Similarly, you can use pad_size along with total_seqlen and other related information to apply padding to a (q_ranges, k_ranges, mask_types) tuple using apply_padding function.

This function fills the padding region with invalid slices.

Get Position Ids#

Since MagiAttention needs to permute the input tensor along the seqlen dim, some token-aware ops might be affected, such as RoPE.

Therefore, we provide a function get_position_ids to get the position ids of the input tensor similar to Llama.

Get Most Recent Key#

If you have trouble accessing the meta key, and meanwhile you need to get the most recent key for certain cp_group, then you can call get_most_recent_key to get it by specifying the cp_group.

However, we strongly recommend you to access the key passed through the arguments, in case of unexpected inconsistency.

Infer Varlen Masks#

If you want to use a varlen mask where each segment has the same length, we provide a infer_varlen_mask_from_batch function that generates the corresponding cu_seqlens tensors for you.

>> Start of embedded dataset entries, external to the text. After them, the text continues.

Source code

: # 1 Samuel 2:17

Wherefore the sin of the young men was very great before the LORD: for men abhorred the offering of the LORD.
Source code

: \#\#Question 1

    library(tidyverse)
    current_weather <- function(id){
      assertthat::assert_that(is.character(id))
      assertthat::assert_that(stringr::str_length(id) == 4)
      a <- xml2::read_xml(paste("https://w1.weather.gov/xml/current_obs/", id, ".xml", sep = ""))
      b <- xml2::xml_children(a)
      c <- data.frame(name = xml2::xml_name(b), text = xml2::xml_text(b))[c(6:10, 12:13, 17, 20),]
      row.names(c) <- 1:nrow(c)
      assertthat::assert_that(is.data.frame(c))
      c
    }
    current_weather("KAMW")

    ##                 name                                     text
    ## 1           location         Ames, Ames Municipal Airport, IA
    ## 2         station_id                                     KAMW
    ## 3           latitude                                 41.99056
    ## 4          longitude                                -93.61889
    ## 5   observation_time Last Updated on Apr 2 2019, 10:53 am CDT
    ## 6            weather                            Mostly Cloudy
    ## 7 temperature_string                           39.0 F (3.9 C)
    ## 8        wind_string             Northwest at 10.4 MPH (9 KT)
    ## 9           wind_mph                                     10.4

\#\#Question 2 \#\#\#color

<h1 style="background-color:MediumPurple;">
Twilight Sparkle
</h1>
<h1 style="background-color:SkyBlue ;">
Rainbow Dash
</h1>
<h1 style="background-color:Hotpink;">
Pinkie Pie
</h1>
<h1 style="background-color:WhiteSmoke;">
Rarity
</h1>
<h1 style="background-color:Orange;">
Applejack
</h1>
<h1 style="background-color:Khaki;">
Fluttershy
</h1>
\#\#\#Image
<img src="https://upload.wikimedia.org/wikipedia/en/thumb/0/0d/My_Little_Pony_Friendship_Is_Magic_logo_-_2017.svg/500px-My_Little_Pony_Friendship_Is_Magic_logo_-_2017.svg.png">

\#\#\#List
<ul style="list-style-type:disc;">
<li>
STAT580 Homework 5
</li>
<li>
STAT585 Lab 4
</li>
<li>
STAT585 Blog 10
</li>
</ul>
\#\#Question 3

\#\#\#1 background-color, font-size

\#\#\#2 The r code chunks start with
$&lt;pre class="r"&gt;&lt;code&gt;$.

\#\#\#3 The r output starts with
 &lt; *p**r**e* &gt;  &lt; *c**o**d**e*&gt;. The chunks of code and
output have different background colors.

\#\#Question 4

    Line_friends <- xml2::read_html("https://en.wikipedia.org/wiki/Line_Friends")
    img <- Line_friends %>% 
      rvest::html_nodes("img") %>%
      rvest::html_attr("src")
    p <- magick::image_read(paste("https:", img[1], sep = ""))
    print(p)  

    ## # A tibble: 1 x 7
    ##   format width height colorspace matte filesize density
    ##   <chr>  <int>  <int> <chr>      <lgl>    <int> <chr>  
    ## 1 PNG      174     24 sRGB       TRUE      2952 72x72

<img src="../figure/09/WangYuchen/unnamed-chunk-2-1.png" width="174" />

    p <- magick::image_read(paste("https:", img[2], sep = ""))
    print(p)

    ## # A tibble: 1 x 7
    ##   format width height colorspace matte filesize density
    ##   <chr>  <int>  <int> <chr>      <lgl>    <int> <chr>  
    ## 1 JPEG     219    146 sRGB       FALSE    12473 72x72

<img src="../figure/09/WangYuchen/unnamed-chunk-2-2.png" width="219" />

During the use of varlen mask, it is often necessary to reshape a tensor of shape [batch_size × seq_len, ...] into [batch_size × seq_len, ...].

To facilitate the use of the above APIs, we provide the squash_batch_dim function to merge the tensor dimensions.

Moreover, if you have already computed the cu_seqlens tensor and want to generate a varlen mask based on it, we provide the infer_attn_mask_from_cu_seqlens function. This function can create four types of masks—varlen full, varlen causal, varlen sliding window, and varlen sliding window with global attention—according to cu_seqlens, causal, window_size, and global_window_size, and returns the result in the form of a (q_ranges, k_ranges, mask_types, total_seqlen_q, total_seqlen_k).

When global_window_size is set to a positive integer, every query in a sample always attends to the first global_window_size key tokens of that sample in addition to the sliding window, which is useful for architectures that require certain prefix tokens (e.g. system prompt, sink tokens) to be globally visible. To prevent information leakage, a query at relative position i can only see global tokens at positions [0, min(global_window_size, i + window_size_right + 1)).

Infer Sliding Window Masks#

In the design of MagiAttention, we use a (q_range, k_range, masktype) tuple to represent a slice.

For sliding window masks, we do not provide a dedicated masktype to represent them directly.

However, a sliding window mask can be decomposed into a combination of existing masktypes such as full, causal, inv_causal, and bi_causal.

If you’re unsure how to perform this decomposition, we provide infer_attn_mask_from_sliding_window function to handle this process for you.